# Foundry Coffee Roasters



## caramel (Jun 22, 2016)

I had a look and didn't see a review thread for these guys, although they do seem to be well regarded here.

I bought a Compak E8 from them, Lee was happy to chat on the phone about the grinder answering any questions I had. Seems like a very knowledgable guy. Shipping was fast, dispatched the same day for next day delivery with a 1hr timeslot notification. They even threw in a big bag of coffee for me to try









I wouldn't hesitate to recommend them based on my experience so far.


----------



## jlarkin (Apr 26, 2015)

Their is a small thread about them here: http://coffeeforums.co.uk/showthread.php?24626-Foundry-Coffee-Roasters-Sheffield&p=423322#post423322

They're definitely well regarded here


----------



## Dallah (Jan 31, 2015)

Lee is a gem of a bloke and his coffee has never been anything less than exceptional (to my taste buds at least).


----------



## fatboyslim (Sep 29, 2011)

Had a really great experience ordering some beans off them when royal mail lost my first lot, replaced free of charge!

I'll be coming back for more that's for sure. Highly recommend the Keny Ngunguru AA. Dare I say its slightly better than #SSSSS this month? Absolutely delicious.


----------



## Wobin19 (Mar 19, 2013)

fatboyslim said:


> Had a really great experience ordering some beans off them when royal mail lost my first lot, replaced free of charge!
> 
> I'll be coming back for more that's for sure. Highly recommend the Keny Ngunguru AA. Dare I say its slightly better than #SSSSS this month? Absolutely delicious.

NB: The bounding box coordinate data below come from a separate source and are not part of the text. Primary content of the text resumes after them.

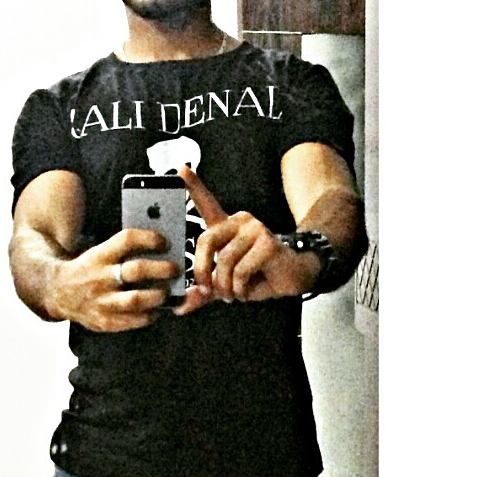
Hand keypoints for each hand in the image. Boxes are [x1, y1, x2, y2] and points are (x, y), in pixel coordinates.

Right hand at [50, 229, 179, 331]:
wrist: (59, 292)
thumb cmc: (88, 269)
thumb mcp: (99, 253)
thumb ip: (123, 251)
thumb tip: (159, 247)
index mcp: (99, 255)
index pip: (126, 240)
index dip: (149, 239)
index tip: (164, 242)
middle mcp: (100, 277)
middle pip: (136, 271)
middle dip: (161, 269)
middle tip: (175, 269)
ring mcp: (101, 301)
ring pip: (136, 300)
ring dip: (158, 295)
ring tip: (166, 292)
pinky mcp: (103, 321)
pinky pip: (133, 321)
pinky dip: (149, 315)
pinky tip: (155, 309)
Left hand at [178, 166, 320, 301]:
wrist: (295, 276)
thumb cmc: (259, 275)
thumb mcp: (226, 283)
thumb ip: (204, 291)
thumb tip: (182, 305)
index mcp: (227, 227)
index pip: (207, 203)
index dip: (193, 186)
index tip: (181, 170)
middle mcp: (239, 222)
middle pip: (206, 241)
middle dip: (203, 271)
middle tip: (208, 289)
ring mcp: (255, 229)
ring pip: (225, 261)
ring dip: (226, 286)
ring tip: (234, 292)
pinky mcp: (267, 243)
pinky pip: (242, 270)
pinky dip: (241, 288)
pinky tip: (248, 289)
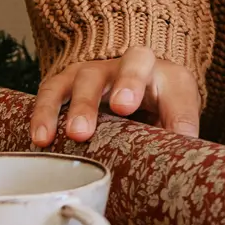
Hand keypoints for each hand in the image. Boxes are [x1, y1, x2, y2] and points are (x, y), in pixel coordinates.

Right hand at [30, 48, 200, 146]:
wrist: (133, 88)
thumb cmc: (159, 106)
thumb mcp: (177, 115)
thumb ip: (181, 130)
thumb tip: (182, 161)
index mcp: (166, 75)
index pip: (164, 75)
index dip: (143, 87)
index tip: (127, 105)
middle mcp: (132, 65)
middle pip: (129, 64)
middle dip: (121, 86)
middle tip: (112, 113)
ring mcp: (99, 72)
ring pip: (86, 78)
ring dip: (79, 106)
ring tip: (74, 135)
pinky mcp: (69, 82)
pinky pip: (53, 92)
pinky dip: (45, 113)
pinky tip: (42, 138)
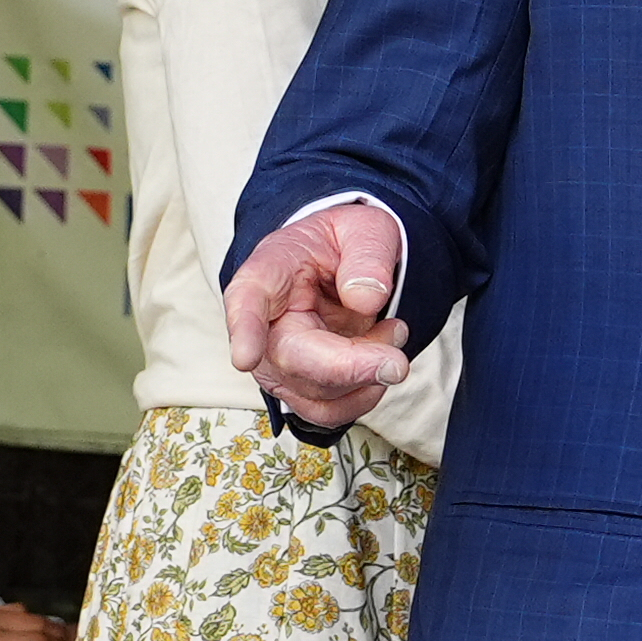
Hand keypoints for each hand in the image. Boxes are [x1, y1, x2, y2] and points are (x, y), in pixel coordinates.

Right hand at [222, 202, 412, 431]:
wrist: (346, 263)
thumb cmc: (345, 243)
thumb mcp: (365, 228)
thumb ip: (367, 254)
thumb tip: (365, 298)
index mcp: (269, 272)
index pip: (247, 300)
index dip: (244, 330)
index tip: (245, 357)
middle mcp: (264, 324)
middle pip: (289, 359)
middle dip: (348, 367)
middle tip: (397, 362)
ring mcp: (278, 362)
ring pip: (314, 392)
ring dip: (366, 376)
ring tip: (393, 332)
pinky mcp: (300, 386)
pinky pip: (327, 412)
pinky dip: (364, 395)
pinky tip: (381, 362)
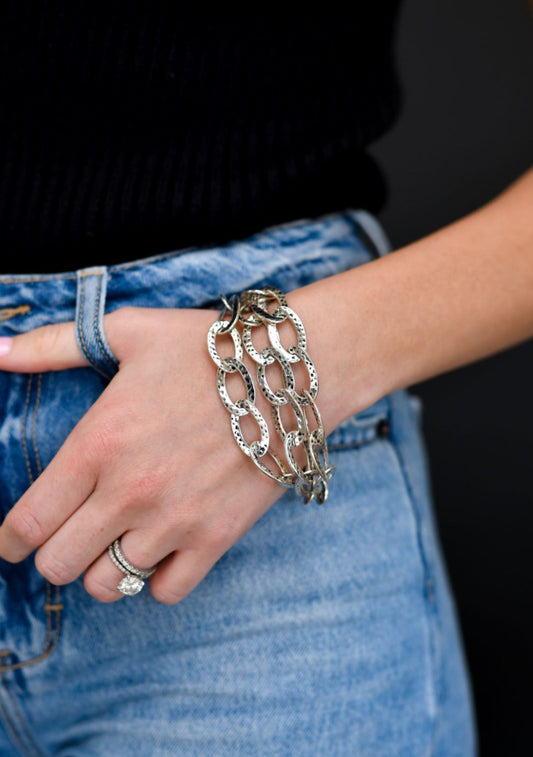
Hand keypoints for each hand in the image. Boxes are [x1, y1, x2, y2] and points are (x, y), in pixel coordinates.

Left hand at [0, 307, 284, 603]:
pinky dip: (155, 579)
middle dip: (54, 554)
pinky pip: (166, 591)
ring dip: (102, 569)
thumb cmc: (206, 349)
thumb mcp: (127, 332)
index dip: (9, 540)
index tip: (14, 540)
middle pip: (60, 565)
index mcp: (98, 444)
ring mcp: (175, 521)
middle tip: (70, 534)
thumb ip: (54, 345)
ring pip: (108, 586)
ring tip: (115, 541)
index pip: (28, 522)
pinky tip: (160, 549)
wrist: (288, 374)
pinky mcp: (216, 538)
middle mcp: (130, 492)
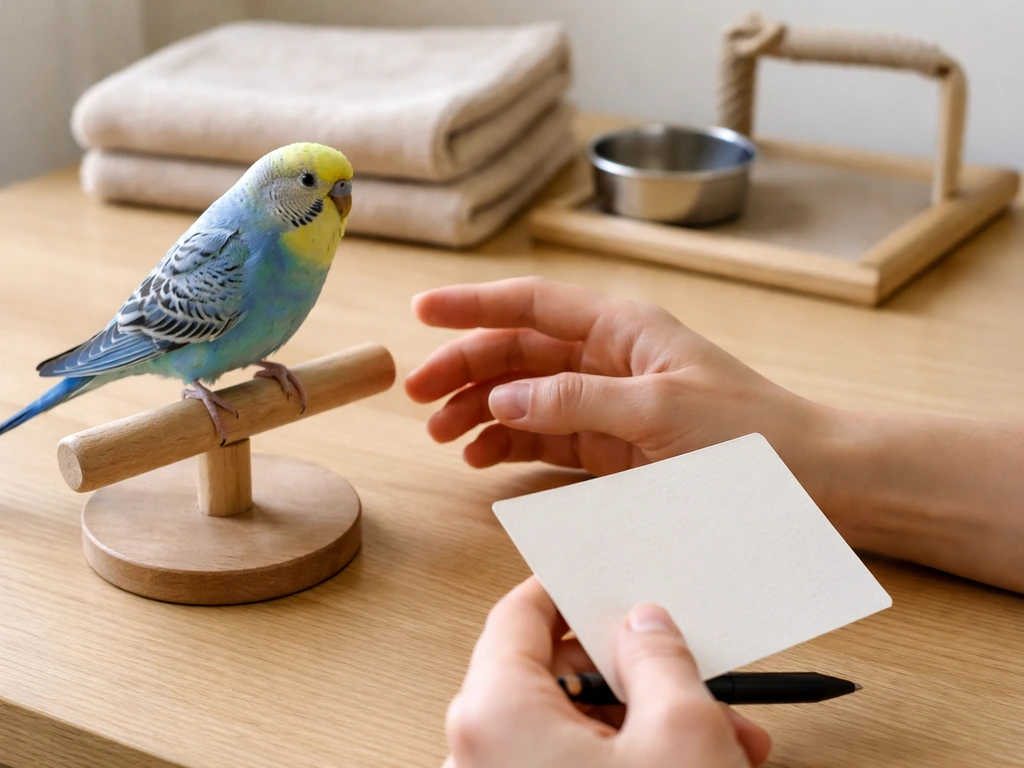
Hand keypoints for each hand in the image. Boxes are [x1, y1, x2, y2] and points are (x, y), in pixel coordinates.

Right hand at [406, 277, 833, 498]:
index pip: (532, 303)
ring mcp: (605, 403)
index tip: (421, 310)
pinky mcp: (610, 446)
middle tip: (418, 397)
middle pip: (517, 352)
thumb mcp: (659, 408)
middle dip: (464, 368)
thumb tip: (502, 398)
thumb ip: (577, 399)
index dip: (473, 304)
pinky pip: (544, 437)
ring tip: (441, 435)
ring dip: (478, 410)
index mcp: (621, 328)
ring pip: (523, 396)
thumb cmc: (749, 432)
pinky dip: (508, 444)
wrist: (808, 480)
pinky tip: (480, 455)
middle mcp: (607, 358)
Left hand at [443, 578, 770, 767]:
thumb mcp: (680, 734)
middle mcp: (481, 751)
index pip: (520, 614)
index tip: (606, 574)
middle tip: (693, 664)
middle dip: (638, 671)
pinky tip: (701, 766)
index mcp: (495, 710)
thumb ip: (659, 657)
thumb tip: (643, 623)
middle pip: (556, 674)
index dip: (569, 587)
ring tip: (728, 734)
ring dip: (651, 723)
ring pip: (576, 731)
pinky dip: (633, 763)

That's good to hear, some of that just arrived on my doormat this morning! You spro'ing that?


----------



## fatboyslim (Sep 29, 2011)

Wobin19 said:


> That's good to hear, some of that just arrived on my doormat this morning! You spro'ing that?


I'm spro'less these days. Makes one hell of a v60 though, 50:50 Volvic and Glaceau.


----------